Start of Document section

Thank you for all the kindness - letters to the Journal

PUBLISHED: 12:00 06 March 2020


Readers have been sending their views to the Journal. Here are just a few of them.

Whilst I often read in your column, people thanking the "Good Samaritans" of Exmouth, who have rushed to aid them, in the event of an accident, I thought I would write and say a big 'thank you' to the everyday people and, particularly, the wonderful shop assistants of Exmouth, who are always polite, chatty and exude kindness on a daily basis.

Having recently joined the ranks of the 'less-abled', I find that the workers, both female and male, in all the local shops in Exmouth as well as the bigger stores such as Lidl, Home Bargains, Tesco, the Co-ops etc are all very, very kind and helpful!

They are always more than willing to assist me in fetching an item that is at the far end of what seems a long aisle, or to pack or carry my shopping to my car.

Kindness that is above and beyond their expected duties.

I would like to express, through your column, my genuine appreciation and thanks to ALL OF THEM!

Their helpfulness DOES make a difference, when you are struggling with walking sticks, crutches and the necessary shopping!

Ms Linda Freer



School should be congratulated

Withycombe Raleigh Primary School are to be congratulated on the amazing co-ordination of skills that contributed to the recent story about 'London's Burning'.

The teaching and learning about living conditions in Tudor England was so well reflected in the imaginative art work behind the 'cardboard city'.

Thank you, Journal, for letting us enjoy what must have been an unforgettable experience for all concerned.

Richard Stranack



Loophole needs to be closed

In reply to Terry Redger's letter titled 'dog walks are allowed on beach', I would like to congratulate him finding this loophole that entitles him to walk his dog the whole length of the beach in mid summer.

He must be very proud of himself.

Exmouth has a wonderful beach and is the town's most valuable asset, dog walkers are welcomed but in summer part of the beach is restricted.

End of Document section
Start of Excerpted records

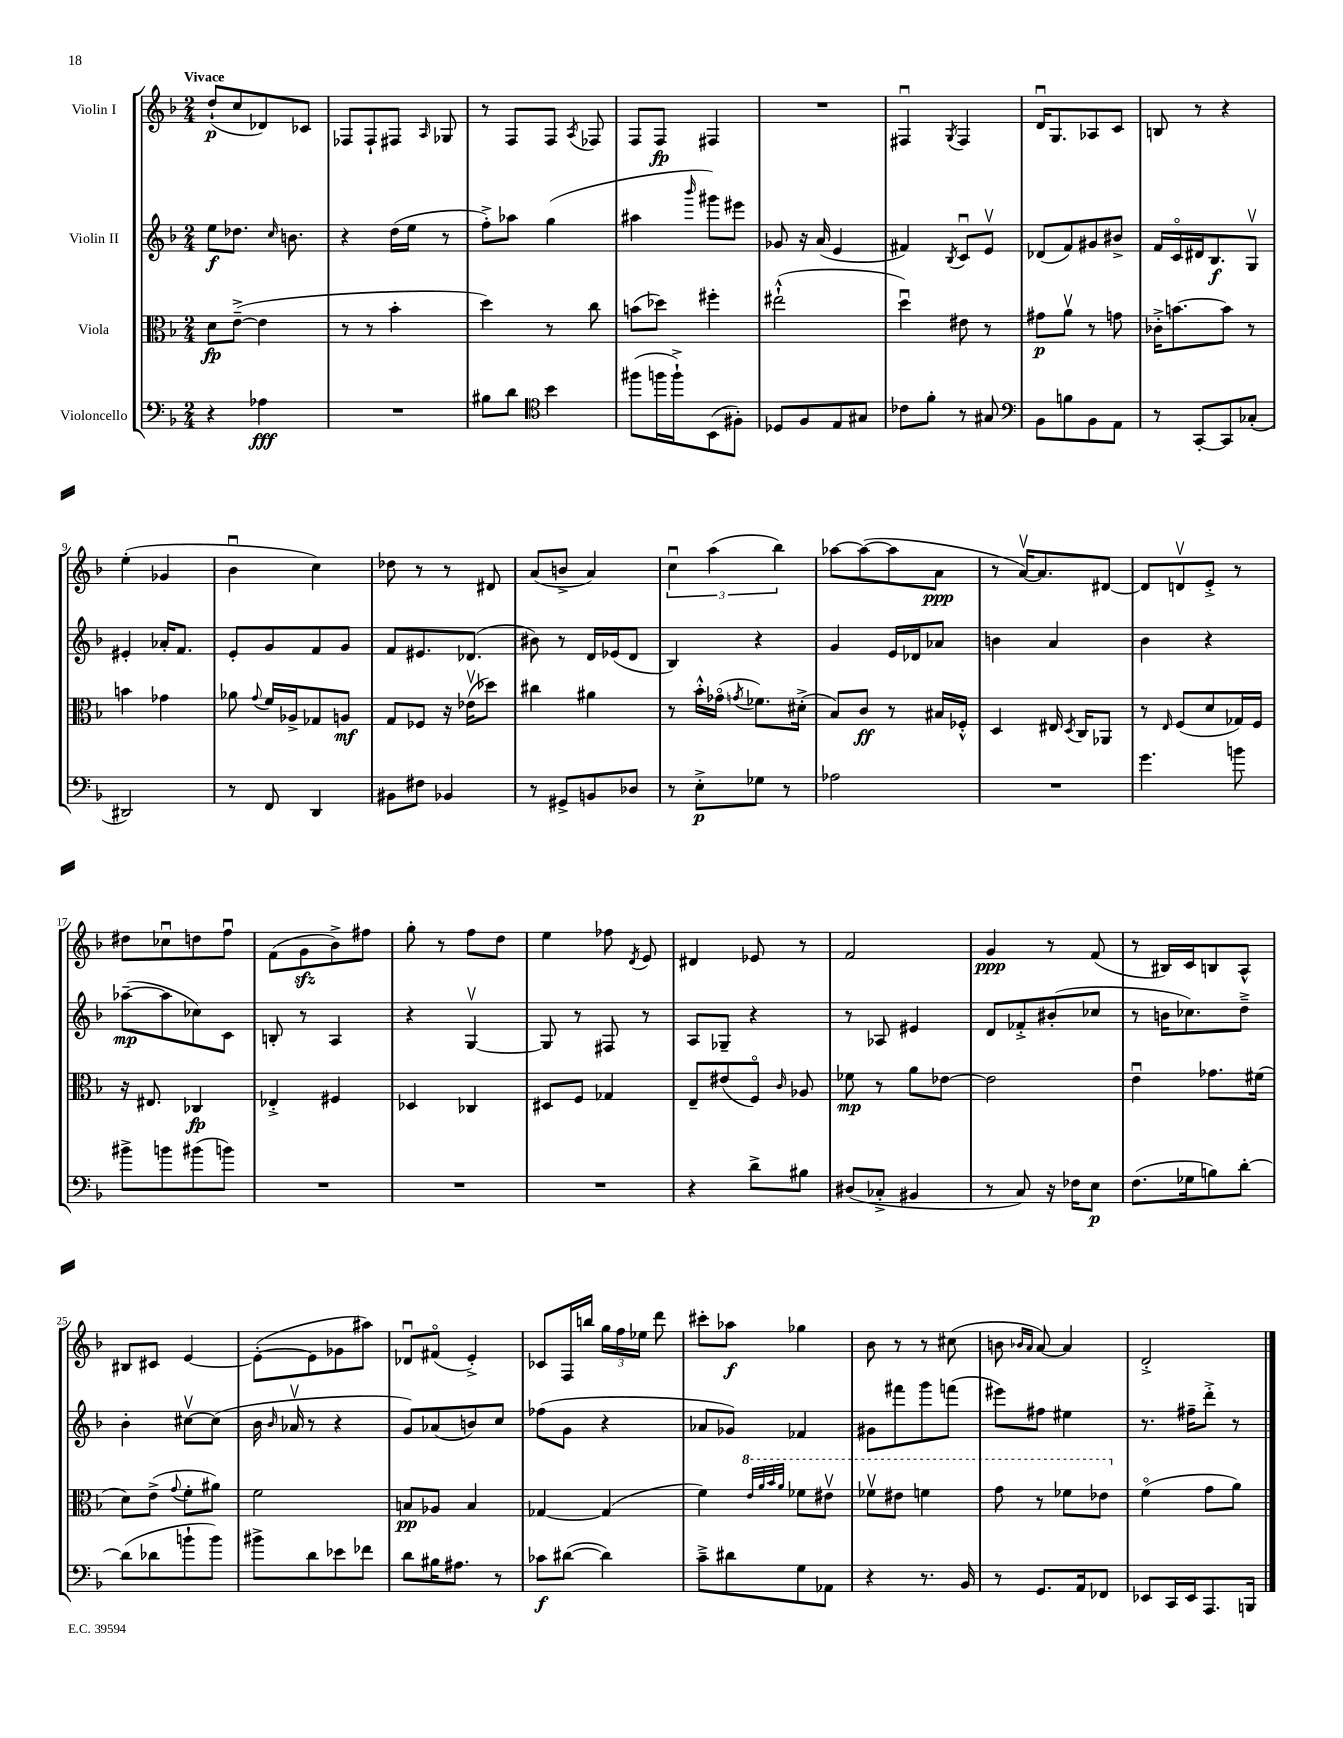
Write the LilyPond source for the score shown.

End of Excerpted records
Start of Excerpted records

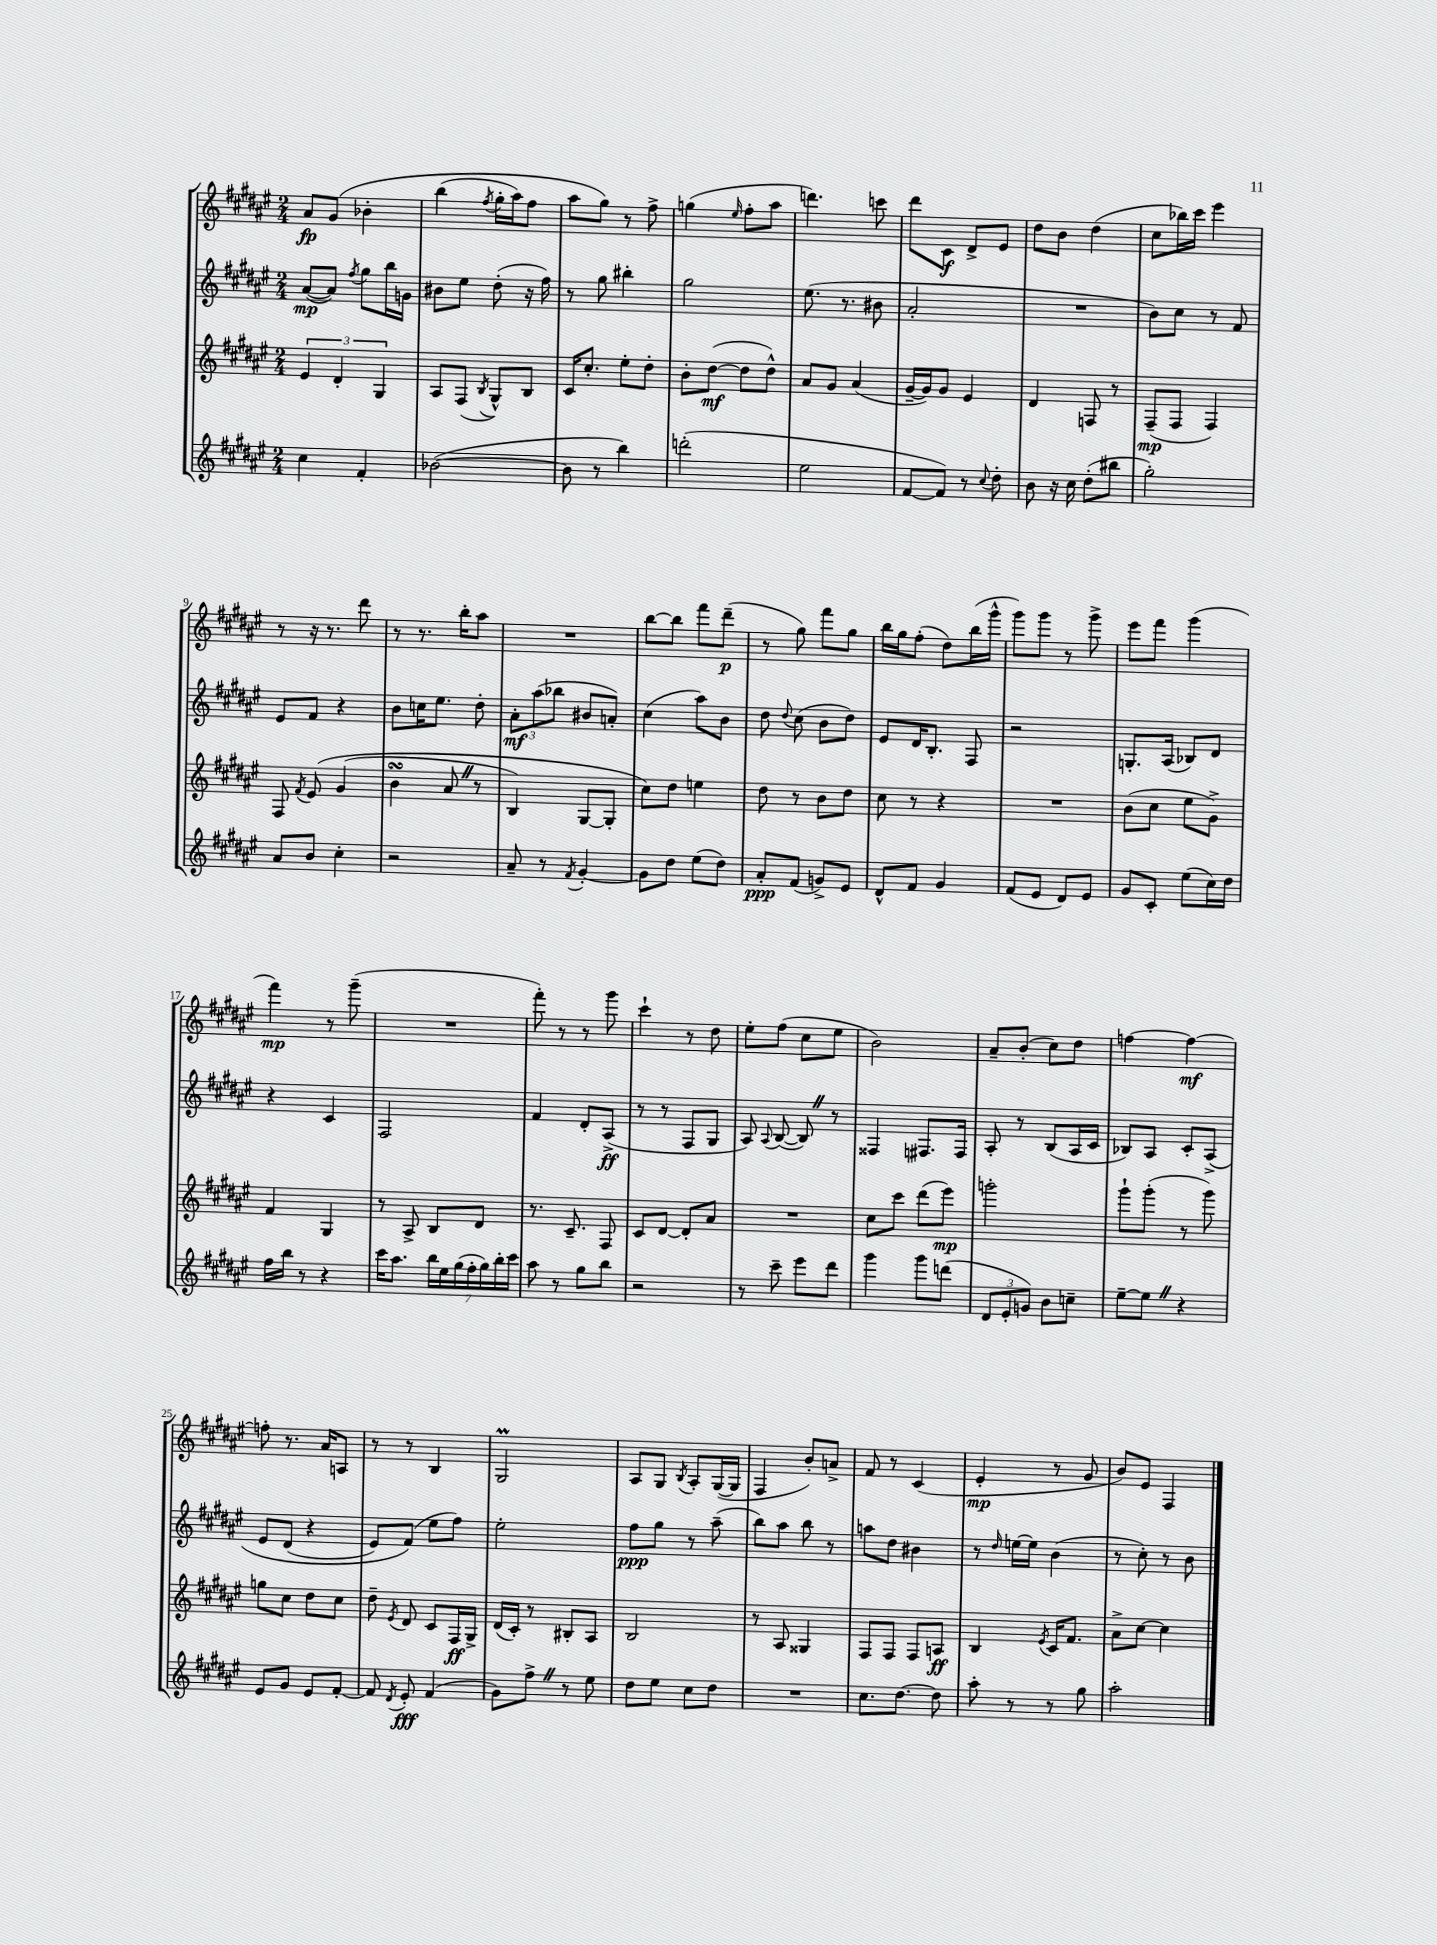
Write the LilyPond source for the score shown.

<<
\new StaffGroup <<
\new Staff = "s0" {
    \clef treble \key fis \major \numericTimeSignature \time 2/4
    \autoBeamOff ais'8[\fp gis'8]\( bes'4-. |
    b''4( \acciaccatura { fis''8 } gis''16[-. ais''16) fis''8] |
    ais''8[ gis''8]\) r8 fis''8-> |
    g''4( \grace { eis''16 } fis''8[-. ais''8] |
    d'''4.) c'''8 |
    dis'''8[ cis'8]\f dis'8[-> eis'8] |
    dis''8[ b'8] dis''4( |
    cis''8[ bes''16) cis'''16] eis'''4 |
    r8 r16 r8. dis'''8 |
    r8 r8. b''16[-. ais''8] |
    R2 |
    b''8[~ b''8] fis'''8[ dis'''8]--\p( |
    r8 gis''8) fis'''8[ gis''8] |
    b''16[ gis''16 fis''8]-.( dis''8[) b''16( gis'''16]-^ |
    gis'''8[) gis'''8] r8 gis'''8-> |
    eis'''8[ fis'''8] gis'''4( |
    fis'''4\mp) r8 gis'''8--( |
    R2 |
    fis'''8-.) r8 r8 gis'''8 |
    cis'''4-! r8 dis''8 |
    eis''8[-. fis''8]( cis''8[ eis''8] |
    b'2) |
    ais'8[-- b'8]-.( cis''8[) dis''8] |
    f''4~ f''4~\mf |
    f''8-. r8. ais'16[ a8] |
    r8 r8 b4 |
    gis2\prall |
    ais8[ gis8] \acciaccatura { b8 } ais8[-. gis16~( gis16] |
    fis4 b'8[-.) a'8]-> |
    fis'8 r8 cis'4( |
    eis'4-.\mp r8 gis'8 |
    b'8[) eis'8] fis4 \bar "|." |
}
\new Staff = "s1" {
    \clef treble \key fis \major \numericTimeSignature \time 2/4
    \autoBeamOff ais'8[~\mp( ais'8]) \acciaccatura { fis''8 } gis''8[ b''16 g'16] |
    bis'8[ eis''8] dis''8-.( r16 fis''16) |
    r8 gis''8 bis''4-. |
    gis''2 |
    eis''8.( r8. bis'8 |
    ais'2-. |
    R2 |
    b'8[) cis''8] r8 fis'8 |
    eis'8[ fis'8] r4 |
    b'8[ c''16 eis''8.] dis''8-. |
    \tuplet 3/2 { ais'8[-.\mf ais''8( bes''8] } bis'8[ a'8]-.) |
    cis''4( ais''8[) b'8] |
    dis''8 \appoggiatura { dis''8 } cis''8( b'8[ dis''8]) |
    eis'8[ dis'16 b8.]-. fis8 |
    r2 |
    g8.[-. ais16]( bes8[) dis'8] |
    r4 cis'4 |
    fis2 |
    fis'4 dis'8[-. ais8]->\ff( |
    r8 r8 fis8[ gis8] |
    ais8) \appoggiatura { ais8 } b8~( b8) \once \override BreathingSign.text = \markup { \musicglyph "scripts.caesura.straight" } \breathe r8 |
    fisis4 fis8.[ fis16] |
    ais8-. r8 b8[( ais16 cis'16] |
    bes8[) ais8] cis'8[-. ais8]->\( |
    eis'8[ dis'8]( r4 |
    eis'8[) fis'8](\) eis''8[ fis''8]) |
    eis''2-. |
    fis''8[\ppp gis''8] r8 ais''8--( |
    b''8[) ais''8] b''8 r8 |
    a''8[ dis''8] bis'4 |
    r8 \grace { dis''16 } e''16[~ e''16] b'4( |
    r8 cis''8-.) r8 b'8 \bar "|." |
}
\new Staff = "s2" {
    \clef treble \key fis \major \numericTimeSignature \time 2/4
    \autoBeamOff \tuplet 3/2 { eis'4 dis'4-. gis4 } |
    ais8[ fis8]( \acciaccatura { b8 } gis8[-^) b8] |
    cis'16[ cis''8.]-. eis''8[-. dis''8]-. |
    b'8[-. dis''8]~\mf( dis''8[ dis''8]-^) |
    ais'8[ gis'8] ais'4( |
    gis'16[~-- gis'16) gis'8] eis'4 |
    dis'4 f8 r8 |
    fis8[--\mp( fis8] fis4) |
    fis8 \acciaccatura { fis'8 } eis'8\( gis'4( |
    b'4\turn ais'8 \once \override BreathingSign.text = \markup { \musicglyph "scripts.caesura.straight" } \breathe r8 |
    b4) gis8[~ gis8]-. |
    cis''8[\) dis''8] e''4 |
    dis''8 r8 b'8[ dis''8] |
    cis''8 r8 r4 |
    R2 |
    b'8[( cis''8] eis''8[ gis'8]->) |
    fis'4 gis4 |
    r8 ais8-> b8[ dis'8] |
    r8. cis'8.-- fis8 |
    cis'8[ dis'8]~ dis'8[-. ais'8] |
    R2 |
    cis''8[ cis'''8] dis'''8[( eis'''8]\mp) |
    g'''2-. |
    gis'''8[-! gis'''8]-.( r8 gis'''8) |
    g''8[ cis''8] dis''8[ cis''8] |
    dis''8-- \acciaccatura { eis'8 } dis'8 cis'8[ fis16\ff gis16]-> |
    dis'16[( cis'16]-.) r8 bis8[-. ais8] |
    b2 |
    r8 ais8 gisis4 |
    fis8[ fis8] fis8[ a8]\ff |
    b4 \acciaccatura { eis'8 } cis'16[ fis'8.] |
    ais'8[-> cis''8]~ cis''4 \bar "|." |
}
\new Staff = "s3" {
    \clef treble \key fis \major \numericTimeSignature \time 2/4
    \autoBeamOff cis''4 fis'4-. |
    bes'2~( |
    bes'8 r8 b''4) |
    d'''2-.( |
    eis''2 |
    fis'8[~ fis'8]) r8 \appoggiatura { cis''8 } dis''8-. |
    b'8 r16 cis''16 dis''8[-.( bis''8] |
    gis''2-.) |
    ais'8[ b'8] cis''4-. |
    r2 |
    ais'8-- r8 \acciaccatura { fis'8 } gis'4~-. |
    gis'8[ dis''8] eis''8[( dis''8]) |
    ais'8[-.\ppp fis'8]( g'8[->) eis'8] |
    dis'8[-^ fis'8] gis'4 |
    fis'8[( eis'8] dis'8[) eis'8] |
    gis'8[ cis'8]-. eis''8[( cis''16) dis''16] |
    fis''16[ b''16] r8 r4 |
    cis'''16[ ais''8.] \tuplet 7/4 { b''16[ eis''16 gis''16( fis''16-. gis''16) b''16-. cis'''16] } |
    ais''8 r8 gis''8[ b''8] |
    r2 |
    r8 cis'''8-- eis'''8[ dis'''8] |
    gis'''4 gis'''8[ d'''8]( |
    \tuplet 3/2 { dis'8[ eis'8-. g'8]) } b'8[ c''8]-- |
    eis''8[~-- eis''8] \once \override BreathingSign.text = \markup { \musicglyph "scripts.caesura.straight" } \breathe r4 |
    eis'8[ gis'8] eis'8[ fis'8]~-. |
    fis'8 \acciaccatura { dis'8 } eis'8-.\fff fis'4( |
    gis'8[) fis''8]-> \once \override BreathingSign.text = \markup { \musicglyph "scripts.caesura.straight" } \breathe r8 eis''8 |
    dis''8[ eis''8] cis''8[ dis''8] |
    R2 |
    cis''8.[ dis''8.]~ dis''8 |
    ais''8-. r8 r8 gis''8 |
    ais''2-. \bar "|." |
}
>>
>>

End of Excerpted records

◆ Task prompt
Repeat the following part of the letters to the Journal exactly as it appears, from "Loophole needs to" up to and including "beach is restricted.".

◆ Answer for the task
Loophole needs to be closed

In reply to Terry Redger's letter titled 'dog walks are allowed on beach', I would like to congratulate him finding this loophole that entitles him to walk his dog the whole length of the beach in mid summer.

He must be very proud of himself.

Exmouth has a wonderful beach and is the town's most valuable asset, dog walkers are welcomed but in summer part of the beach is restricted.